I could, perhaps, identify better with this tree than my own. As I inched my way inside, sliding my fingers across the bark, I was amazed that it was still standing. When I divorced, I felt a similar gaping hole. A year ago, I was just beginning to come back to life. I wasn’t standing tall, but I wasn’t on my knees anymore either. My tamed freewrite led me to determination and action that night.
After my apple freewrite students vacated their desks yesterday, our English faculty replaced them for a department meeting. Each teacher received an apple ornament and drew a random colleague’s name from a jar. I asked them to use a sharpie to write an adjective on the apple that described their person. Finally, they gave their apple adjectives to their teachers. There was laughter and hugging.
My former co-teacher had drawn my name. She smiled slyly as she offered me her apple, on which was penned, “Wildly Optimistic”. Since I was leading the meeting, I knew I had to table the significance of this particular adjective compliment until later. After a quick hug and thank you that put my emotions back in check, we were able to finish without incident and the desks were vacant once again.
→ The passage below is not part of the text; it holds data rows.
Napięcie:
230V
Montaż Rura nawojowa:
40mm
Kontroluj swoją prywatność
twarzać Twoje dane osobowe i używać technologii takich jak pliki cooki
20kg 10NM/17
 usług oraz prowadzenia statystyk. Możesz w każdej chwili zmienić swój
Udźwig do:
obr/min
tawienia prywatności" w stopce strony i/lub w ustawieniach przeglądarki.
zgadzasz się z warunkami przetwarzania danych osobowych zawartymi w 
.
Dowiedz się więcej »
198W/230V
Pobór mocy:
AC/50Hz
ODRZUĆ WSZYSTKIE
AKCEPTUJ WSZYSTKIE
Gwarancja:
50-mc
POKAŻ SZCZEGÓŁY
I’ve been in high school for fourteen years. As a student, I’d had peers and teachers describe me with adjectives in various exercises. As a teacher, I’ve had students and peers describe me. I’m used to ones like creative, energetic, and perfectionist. I’ve described myself with adjectives, always careful to pair any compliments with related criticisms, an act that unwittingly keeps me humble. No one, myself included, has ever attributed “optimistic” to me.
When did that happen?
I sat at my desk and considered when I was most clearly optimistic. I glanced over my left shoulder to the bins containing costumes for Julius Caesar. Back in Nashville in my early teaching days, my sophomores would act the whole play out in class on a make-shift stage. It was tiring but worth it. The kids brought the archaic language to life, different in every class every year. There was probably laughter and hugging then, too.
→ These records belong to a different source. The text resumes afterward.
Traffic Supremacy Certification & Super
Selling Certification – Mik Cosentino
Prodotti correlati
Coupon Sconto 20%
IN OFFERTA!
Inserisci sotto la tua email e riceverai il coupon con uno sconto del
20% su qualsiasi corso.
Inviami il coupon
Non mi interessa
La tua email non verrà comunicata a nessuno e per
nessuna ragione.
It was the year some members of the band Faith in Shadows sat in my desks. I learned something new every day. They taught me as much I as I did them. Youth. Optimism. Future. Purpose. I had them. I was just starting out. It never occurred to me that someday, not so far off, I’d be a tree with a gaping hole, maybe even lose all four.
This year, my students are like those ones. I’m always learning. In an apple freewrite, one student used the term, Skrt. A clueless Ms. Palma requested a little schooling. The kids explained that it’s like the sound the tires make when a car changes directions quickly, and you use it to change the topic… or at least that’s what I gleaned from their excited teachable moment talking over one another.
After bringing the lesson back to English by asking the students to recognize the literary device in Skrt (onomatopoeia), I made a silly show of using the word to shift from the warm-up to the lesson; there was laughter in the transition, but the point was made.
For the past fifty weeks of my life, I have this written record that catalogues every Skrt in my life’s narrative. Like Young Beauty’s freewriting blog, my tamed weekly freewrites mark the changes and shifts I’ve endured and enjoyed in my recent history. Each little epiphany adds up.
That’s why this apple with a handwritten adjective describing me is priceless. My colleague thinks that I am wildly optimistic. That happened over the past fifty weeks. My writing nights are like weekly progress reports, generated and processed only when everything else is on pause and the barriers are lifted.
I’ve made my goodbyes to Youth, but I welcome back Optimism. There’s still plenty of time to chase down Future and Purpose.